The task: Will you output all of the data below exactly, omitting the images?

[Records]

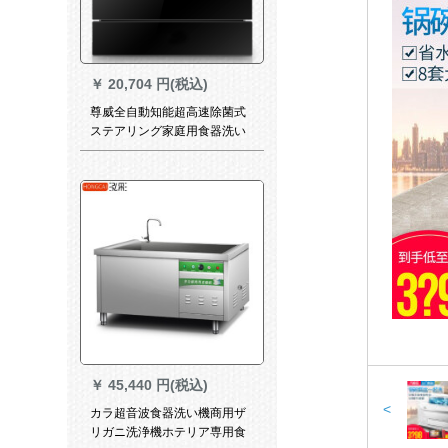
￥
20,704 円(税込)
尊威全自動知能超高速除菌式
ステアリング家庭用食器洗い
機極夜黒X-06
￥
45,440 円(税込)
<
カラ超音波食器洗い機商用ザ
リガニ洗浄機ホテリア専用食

[/Records]

Answer space:
￥
20,704 円(税込)
尊威全自動知能超高速除菌式
ステアリング家庭用食器洗い
機極夜黒X-06
￥
45,440 円(税込)
<
カラ超音波食器洗い機商用ザ
リガニ洗浄機ホテリア専用食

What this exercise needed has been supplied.